**** Dataset entries
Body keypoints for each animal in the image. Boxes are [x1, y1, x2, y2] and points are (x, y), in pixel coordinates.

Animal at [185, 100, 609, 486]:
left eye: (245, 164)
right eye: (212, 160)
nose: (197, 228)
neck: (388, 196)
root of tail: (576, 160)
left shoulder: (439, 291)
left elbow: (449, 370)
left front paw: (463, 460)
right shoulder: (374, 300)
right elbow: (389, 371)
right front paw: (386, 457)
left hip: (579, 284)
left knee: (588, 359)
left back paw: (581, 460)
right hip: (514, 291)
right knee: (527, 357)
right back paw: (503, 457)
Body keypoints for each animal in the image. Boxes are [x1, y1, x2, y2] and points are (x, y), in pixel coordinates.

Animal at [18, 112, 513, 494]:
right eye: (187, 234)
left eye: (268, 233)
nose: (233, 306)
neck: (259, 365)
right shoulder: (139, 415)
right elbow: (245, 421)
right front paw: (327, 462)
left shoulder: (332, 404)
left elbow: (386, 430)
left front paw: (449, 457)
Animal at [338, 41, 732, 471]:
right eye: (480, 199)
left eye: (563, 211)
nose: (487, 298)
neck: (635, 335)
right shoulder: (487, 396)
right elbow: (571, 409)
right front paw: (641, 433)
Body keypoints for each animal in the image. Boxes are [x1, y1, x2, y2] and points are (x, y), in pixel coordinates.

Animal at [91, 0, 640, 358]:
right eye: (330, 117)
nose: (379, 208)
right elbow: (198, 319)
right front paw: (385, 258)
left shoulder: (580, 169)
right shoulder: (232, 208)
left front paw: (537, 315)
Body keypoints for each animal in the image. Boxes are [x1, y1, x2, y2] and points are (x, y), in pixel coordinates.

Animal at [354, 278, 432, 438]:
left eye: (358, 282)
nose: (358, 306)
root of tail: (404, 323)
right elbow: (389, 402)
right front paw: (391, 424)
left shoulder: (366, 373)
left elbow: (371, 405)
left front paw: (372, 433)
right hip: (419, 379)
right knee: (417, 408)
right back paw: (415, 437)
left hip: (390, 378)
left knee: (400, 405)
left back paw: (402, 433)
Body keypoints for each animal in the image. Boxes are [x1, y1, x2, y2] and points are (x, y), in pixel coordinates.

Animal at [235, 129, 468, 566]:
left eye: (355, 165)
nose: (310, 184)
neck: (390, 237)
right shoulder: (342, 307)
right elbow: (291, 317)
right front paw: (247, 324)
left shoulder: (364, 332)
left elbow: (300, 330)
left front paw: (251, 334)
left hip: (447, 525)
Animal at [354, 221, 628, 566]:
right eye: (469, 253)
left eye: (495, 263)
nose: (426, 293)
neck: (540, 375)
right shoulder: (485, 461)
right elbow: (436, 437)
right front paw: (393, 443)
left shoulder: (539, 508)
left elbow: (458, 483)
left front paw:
********
= Task statement =
Set down every record above exactly as written.

= Answer section =
Body keypoints for each animal in the image. Boxes are [x1, y1, x2, y2] and points are (x, y), in pixel coordinates.

Animal at [185, 100, 609, 486]:
left eye: (245, 164)
right eye: (212, 160)
nose: (197, 228)
neck: (388, 196)
root of tail: (576, 160)
left shoulder: (439, 291)
left elbow: (449, 370)
left front paw: (463, 460)
right shoulder: (374, 300)
right elbow: (389, 371)
right front paw: (386, 457)
left hip: (579, 284)
left knee: (588, 359)
left back paw: (581, 460)
right hip: (514, 291)
right knee: (527, 357)
right back paw: (503, 457)
Body keypoints for each animal in the image. Boxes are [x1, y1, x2, y2] and points are (x, y), in pixel coordinates.

Animal at [18, 112, 513, 494]:
right eye: (187, 234)
left eye: (268, 233)
nose: (233, 306)
neck: (259, 365)
right shoulder: (139, 415)
right elbow: (245, 421)
right front paw: (327, 462)
left shoulder: (332, 404)
left elbow: (386, 430)
left front paw: (449, 457)
Animal at [338, 41, 732, 471]:
right eye: (480, 199)
left eye: (563, 211)
nose: (487, 298)
neck: (635, 335)
right shoulder: (487, 396)
right elbow: (571, 409)
right front paw: (641, 433)
Body keypoints for each animal in the image. Boxes are [x1, y1, x2, y2] and points are (x, y), in pixel coordinates.

Animal at [91, 0, 640, 358]:
right eye: (330, 117)
nose: (379, 208)
right elbow: (198, 319)
right front paw: (385, 258)
left shoulder: (580, 169)
right shoulder: (232, 208)
left front paw: (537, 315)
Body keypoints for each animal in the image. Boxes are [x1, y1, x2, y2] and points are (x, y), in pixel coordinates.

Animal at [354, 278, 432, 438]:
left eye: (358, 282)
nose: (358, 306)
root of tail: (404, 323)
right elbow: (389, 402)
right front paw: (391, 424)
left shoulder: (366, 373)
left elbow: (371, 405)
left front paw: (372, 433)
right hip: (419, 379)
right knee: (417, 408)
right back paw: (415, 437)
left hip: (390, 378)
left knee: (400, 405)
left back paw: (402, 433)
Body keypoints for each animal in the image. Boxes are [x1, y1, x2, y2] and points are (x, y), in pixel coordinates.

Animal at [235, 129, 468, 566]:
left eye: (355, 165)
nose: (310, 184)
neck: (390, 237)
right shoulder: (342, 307)
right elbow: (291, 317)
right front paw: (247, 324)
left shoulder: (364, 332)
left elbow: (300, 330)
left front paw: (251, 334)
left hip: (447, 525)
Animal at [354, 221, 628, 566]:
right eye: (469, 253)
left eye: (495, 263)
nose: (426, 293)
neck: (540, 375)
right shoulder: (485, 461)
right elbow: (436, 437)
right front paw: (393, 443)
left shoulder: (539, 508)
left elbow: (458, 483)
left front paw:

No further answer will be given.